- What is expected: Write the listing out again exactly as it stands, with no images.
BEGIN Supplied records
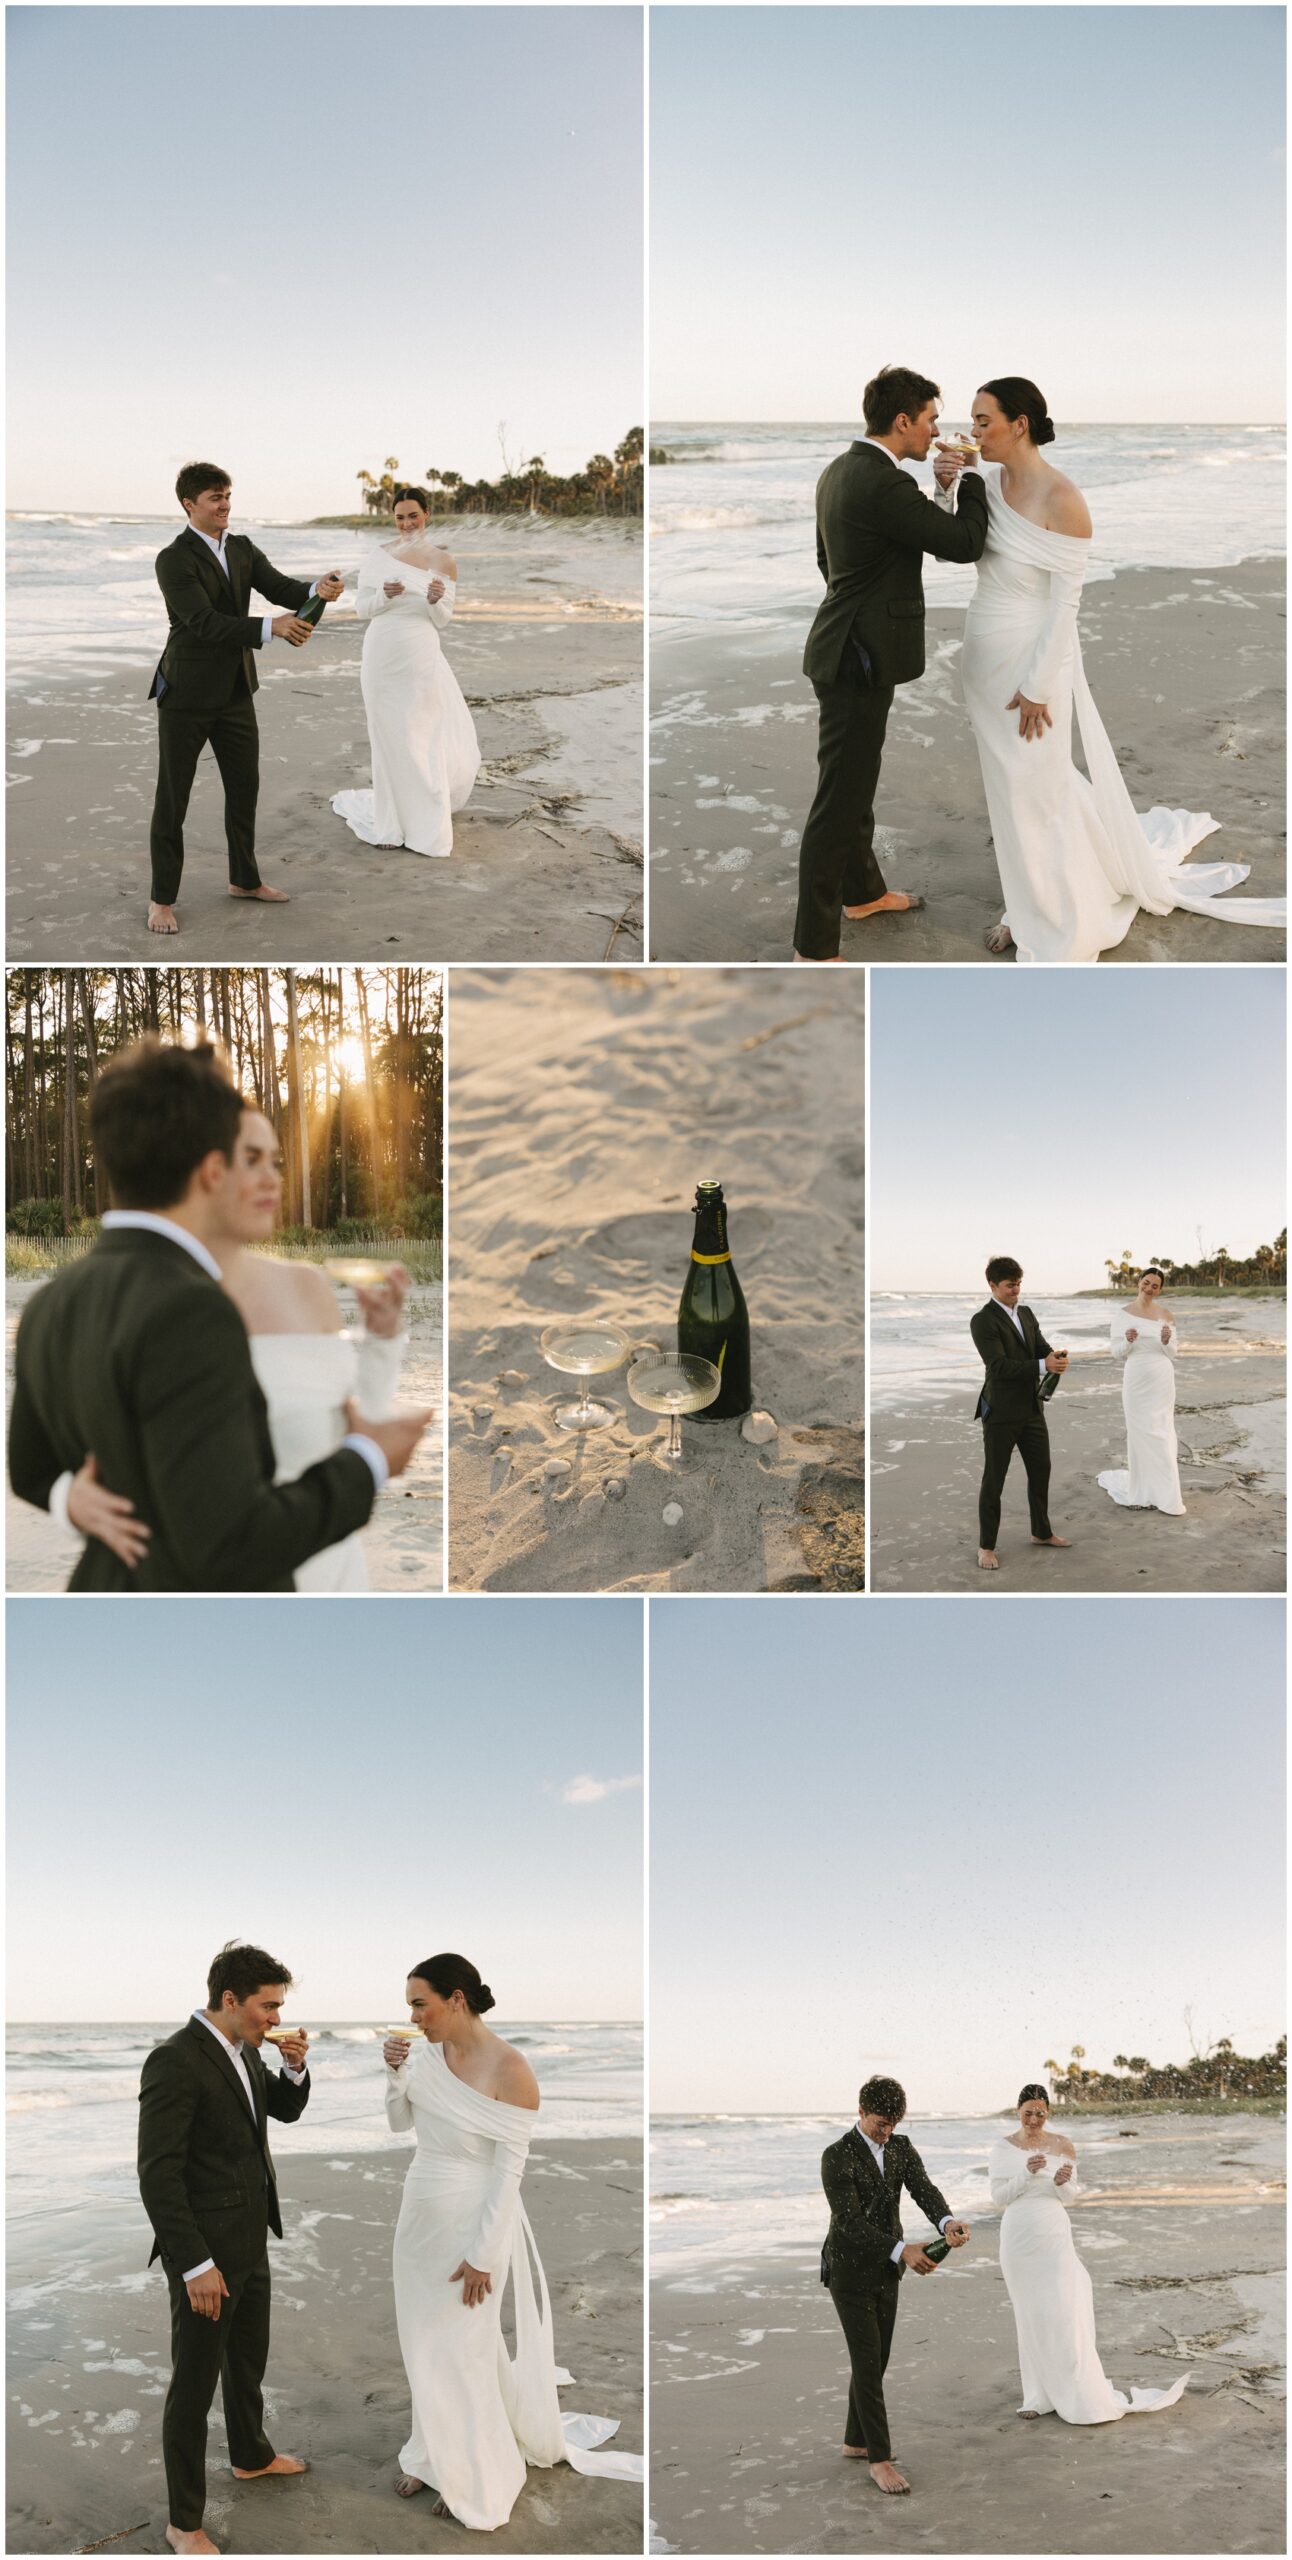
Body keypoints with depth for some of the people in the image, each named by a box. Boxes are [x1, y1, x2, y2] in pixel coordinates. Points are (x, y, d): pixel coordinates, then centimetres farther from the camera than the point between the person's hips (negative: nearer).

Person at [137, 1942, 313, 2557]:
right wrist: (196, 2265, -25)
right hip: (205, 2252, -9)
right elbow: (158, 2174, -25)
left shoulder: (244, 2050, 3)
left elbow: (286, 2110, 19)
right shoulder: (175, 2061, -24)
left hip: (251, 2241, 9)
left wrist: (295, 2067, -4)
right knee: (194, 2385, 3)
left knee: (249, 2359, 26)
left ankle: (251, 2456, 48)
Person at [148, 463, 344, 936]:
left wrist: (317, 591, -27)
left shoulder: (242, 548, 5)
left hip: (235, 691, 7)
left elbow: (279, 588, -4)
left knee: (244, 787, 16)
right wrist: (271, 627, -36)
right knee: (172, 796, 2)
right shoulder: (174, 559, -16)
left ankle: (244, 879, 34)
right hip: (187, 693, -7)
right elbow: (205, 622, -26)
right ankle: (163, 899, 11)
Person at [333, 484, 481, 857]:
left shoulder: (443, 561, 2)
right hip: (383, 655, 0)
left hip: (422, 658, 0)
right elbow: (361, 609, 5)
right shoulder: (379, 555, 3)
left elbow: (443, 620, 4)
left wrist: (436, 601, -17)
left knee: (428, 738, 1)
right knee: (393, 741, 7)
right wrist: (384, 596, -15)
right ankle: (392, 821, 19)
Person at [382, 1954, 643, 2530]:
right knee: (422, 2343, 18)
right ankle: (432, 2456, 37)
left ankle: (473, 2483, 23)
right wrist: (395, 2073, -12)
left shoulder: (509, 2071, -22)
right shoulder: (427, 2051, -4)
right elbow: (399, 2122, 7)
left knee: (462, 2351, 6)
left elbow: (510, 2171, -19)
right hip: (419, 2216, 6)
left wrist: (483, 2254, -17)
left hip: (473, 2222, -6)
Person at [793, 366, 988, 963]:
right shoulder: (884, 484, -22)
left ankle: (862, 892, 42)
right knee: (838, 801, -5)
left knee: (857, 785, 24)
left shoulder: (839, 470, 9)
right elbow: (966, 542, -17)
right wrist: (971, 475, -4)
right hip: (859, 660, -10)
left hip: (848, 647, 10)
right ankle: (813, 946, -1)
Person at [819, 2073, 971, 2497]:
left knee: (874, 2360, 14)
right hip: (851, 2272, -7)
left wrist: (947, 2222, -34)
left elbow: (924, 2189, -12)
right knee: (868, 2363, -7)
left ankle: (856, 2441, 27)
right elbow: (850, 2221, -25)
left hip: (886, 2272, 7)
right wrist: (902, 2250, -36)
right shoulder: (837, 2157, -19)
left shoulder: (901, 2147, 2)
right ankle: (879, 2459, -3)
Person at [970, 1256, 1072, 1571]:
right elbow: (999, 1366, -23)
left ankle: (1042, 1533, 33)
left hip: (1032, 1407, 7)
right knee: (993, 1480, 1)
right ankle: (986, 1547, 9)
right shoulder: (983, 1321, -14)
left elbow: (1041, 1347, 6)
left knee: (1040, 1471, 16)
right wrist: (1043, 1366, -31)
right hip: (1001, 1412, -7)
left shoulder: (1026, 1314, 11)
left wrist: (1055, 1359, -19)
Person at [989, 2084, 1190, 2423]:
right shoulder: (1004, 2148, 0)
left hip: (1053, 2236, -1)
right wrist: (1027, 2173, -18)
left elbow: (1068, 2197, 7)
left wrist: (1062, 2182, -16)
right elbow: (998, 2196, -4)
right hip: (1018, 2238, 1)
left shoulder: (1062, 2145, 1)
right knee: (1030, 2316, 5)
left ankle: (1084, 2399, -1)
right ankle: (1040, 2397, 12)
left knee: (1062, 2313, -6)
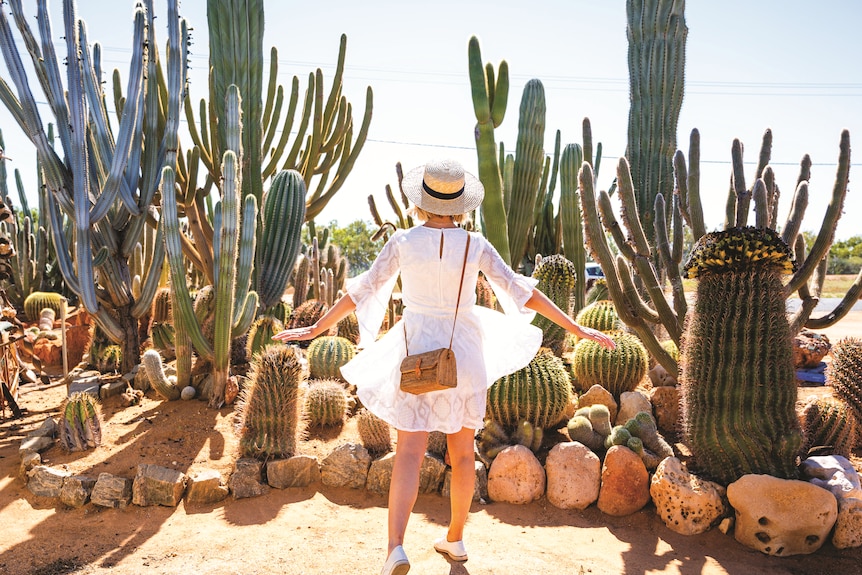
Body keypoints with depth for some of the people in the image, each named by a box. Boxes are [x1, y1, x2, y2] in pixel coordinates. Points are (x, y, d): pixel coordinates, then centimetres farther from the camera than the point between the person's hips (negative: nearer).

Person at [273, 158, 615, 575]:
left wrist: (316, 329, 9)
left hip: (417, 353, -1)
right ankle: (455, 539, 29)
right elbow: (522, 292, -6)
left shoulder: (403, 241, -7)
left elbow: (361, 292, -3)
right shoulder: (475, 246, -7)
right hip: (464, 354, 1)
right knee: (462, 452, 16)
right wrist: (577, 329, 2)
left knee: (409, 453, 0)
END Supplied records
- Written response:
Body keypoints with depth for some of the people in the image, each named by a box. Boxes are [x1, y1, x2, y2] in pixel coordinates. Points are (x, y, d): pixel coordinates, then centimetres farther from the camera than the point between the person's hips (negative: nearer).

Person at [137, 1942, 313, 2557]:
right wrist: (196, 2265, -25)
right hip: (205, 2252, -9)
right elbow: (158, 2174, -25)
left shoulder: (244, 2050, 3)
left elbow: (286, 2110, 19)
right shoulder: (175, 2061, -24)
left hip: (251, 2241, 9)
left wrist: (295, 2067, -4)
right knee: (194, 2385, 3)
left knee: (249, 2359, 26)
left ankle: (251, 2456, 48)
Person at [148, 463, 344, 936]:
left wrist: (317, 591, -27)
left shoulder: (242, 548, 5)
left hip: (235, 691, 7)
left elbow: (279, 588, -4)
left knee: (244, 787, 16)
right wrist: (271, 627, -36)
right knee: (172, 796, 2)
right shoulder: (174, 559, -16)
left ankle: (244, 879, 34)
right hip: (187, 693, -7)
right elbow: (205, 622, -26)
right ankle: (163, 899, 11)
Person at [333, 484, 481, 857]:
left shoulder: (443, 561, 2)
right hip: (383, 655, 0)
left hip: (422, 658, 0)
right elbow: (361, 609, 5)
right shoulder: (379, 555, 3)
left elbow: (443, 620, 4)
left wrist: (436, 601, -17)
left knee: (428, 738, 1)
right knee: (393, 741, 7)
right wrist: (384, 596, -15)
right ankle: (392, 821, 19)
Person at [382, 1954, 643, 2530]:
right knee: (422, 2343, 18)
right ankle: (432, 2456, 37)
left ankle: (473, 2483, 23)
right wrist: (395, 2073, -12)
left shoulder: (509, 2071, -22)
right shoulder: (427, 2051, -4)
right elbow: (399, 2122, 7)
left knee: (462, 2351, 6)
left elbow: (510, 2171, -19)
right hip: (419, 2216, 6)
left wrist: (483, 2254, -17)
left hip: (473, 2222, -6)
Person at [793, 366, 988, 963]:
right shoulder: (884, 484, -22)
left ankle: (862, 892, 42)
right knee: (838, 801, -5)
left knee: (857, 785, 24)
left shoulder: (839, 470, 9)
right elbow: (966, 542, -17)
right wrist: (971, 475, -4)
right hip: (859, 660, -10)
left hip: (848, 647, 10)
right ankle: (813, 946, -1)
Person at [819, 2073, 971, 2497]:
left knee: (874, 2360, 14)
right hip: (851, 2272, -7)
left wrist: (947, 2222, -34)
left elbow: (924, 2189, -12)
right knee: (868, 2363, -7)
left ankle: (856, 2441, 27)
right elbow: (850, 2221, -25)
left hip: (886, 2272, 7)
right wrist: (902, 2250, -36)
right shoulder: (837, 2157, -19)
left shoulder: (901, 2147, 2)
right ankle: (879, 2459, -3)
Person at [970, 1256, 1072, 1571]:
right elbow: (999, 1366, -23)
left ankle: (1042, 1533, 33)
left hip: (1032, 1407, 7)
right knee: (993, 1480, 1)
right ankle: (986, 1547, 9)
right shoulder: (983, 1321, -14)
left elbow: (1041, 1347, 6)
left knee: (1040, 1471, 16)
right wrist: (1043, 1366, -31)
right hip: (1001, 1412, -7)
left shoulder: (1026, 1314, 11)
left wrist: (1055, 1359, -19)
Person at [989, 2084, 1190, 2423]:
right shoulder: (1004, 2148, 0)
left hip: (1053, 2236, -1)
right wrist: (1027, 2173, -18)
left elbow: (1068, 2197, 7)
left wrist: (1062, 2182, -16)
right elbow: (998, 2196, -4)
right hip: (1018, 2238, 1)
left shoulder: (1062, 2145, 1)
right knee: (1030, 2316, 5)
left ankle: (1084, 2399, -1)
right ankle: (1040, 2397, 12)
left knee: (1062, 2313, -6)
Body keypoints with depth for some of the people in the image, each named by a box. Boxes are [x1, y1, x2, y2] in pixel coordinates. Points are (x, y, d): pixel coordinates, then centimetres farther from the camera than the point between the person's hips (negative: nearer).

Person at [273, 158, 615, 575]:
left wrist: (316, 329, 9)
left hip: (417, 353, -1)
right ankle: (455, 539, 29)
right elbow: (522, 292, -6)
left shoulder: (403, 241, -7)
left elbow: (361, 292, -3)
right shoulder: (475, 246, -7)
right hip: (464, 354, 1)
right knee: (462, 452, 16)
right wrist: (577, 329, 2)
left knee: (409, 453, 0)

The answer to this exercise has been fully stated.